Ein klares Bekenntis also zum Gedanken von Open Access. Bemerkenswert ist die sachliche Kompetenz dieses politischen Dokuments. Da hat sich wohl jemand wirklich mit dem Thema auseinandergesetzt.
Der Gedanke einer Daseinsvorsorge im Bereich von Wissen und Information lohnt ein vertieftes Nachdenken. Analog zum Begriff der "informationellen Selbstbestimmung", den das Bundesverfassungsgericht geprägt hat, könnte man von einer "informationellen Daseinsvorsorge" sprechen.

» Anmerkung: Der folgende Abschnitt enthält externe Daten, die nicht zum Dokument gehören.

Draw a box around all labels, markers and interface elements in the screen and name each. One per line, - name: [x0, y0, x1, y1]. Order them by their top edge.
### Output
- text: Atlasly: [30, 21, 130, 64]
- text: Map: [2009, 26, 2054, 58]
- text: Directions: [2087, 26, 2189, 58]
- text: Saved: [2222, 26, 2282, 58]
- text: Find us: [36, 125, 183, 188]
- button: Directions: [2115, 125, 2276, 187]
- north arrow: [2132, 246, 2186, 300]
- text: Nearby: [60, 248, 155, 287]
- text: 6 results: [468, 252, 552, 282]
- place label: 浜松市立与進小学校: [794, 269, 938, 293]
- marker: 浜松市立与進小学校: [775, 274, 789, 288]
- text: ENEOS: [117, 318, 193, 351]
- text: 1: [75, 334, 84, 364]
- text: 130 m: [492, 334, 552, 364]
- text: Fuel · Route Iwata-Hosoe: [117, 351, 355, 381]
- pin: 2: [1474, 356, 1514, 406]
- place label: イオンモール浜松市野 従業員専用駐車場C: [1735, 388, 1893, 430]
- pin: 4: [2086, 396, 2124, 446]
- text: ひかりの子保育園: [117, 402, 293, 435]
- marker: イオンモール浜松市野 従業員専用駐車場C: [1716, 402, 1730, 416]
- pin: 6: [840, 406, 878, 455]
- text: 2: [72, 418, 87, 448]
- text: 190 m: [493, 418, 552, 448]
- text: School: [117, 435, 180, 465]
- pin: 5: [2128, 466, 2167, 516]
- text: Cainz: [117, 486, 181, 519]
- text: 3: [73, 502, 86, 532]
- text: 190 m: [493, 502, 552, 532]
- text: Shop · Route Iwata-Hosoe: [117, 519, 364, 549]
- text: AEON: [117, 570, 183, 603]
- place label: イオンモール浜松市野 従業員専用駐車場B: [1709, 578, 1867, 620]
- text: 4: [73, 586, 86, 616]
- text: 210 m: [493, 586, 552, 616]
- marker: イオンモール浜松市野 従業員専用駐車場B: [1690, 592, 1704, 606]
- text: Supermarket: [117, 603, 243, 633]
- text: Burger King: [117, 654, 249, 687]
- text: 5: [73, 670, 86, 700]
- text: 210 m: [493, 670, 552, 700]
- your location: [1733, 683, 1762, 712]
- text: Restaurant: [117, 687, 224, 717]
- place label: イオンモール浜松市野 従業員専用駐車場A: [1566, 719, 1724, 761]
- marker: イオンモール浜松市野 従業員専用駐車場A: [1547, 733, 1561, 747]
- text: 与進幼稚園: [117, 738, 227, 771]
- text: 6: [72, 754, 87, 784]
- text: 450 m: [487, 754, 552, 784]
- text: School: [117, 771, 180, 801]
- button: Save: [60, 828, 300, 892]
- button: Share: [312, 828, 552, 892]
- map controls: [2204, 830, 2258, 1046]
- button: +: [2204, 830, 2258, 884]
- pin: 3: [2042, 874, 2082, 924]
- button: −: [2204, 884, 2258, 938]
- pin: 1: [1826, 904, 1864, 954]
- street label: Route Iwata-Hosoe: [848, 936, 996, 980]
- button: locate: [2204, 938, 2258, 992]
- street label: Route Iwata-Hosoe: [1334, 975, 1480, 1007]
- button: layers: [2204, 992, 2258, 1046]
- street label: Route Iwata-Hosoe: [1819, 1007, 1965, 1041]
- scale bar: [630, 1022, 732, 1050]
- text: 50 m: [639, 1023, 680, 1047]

Diese Gedanken sind nicht aus der Luft gegriffen. Im Staatsrecht gibt es mehr und mehr Ansätze zu einem regelrechten Wissensverfassungsrecht. In der aktuellen Auflage des vierten Bandes des renommierten Handbuchs des Staatsrechts geht Hanno Kube in seinem Beitrag „Neue Medien – Internet“ (§ 91) der Frage nach, inwieweit aus den Kommunikationsgrundrechten in Art. 5 GG die Pflicht des Staates zur Gewährleistung von Kommunikationsgerechtigkeit abzuleiten sei. Hierzu könne es auch gehören, "Internetterminals in öffentlichen Gebäuden" aufzustellen (Rn. 28).
Diese Diskussion steckt noch in den Anfängen, aber sie hat begonnen.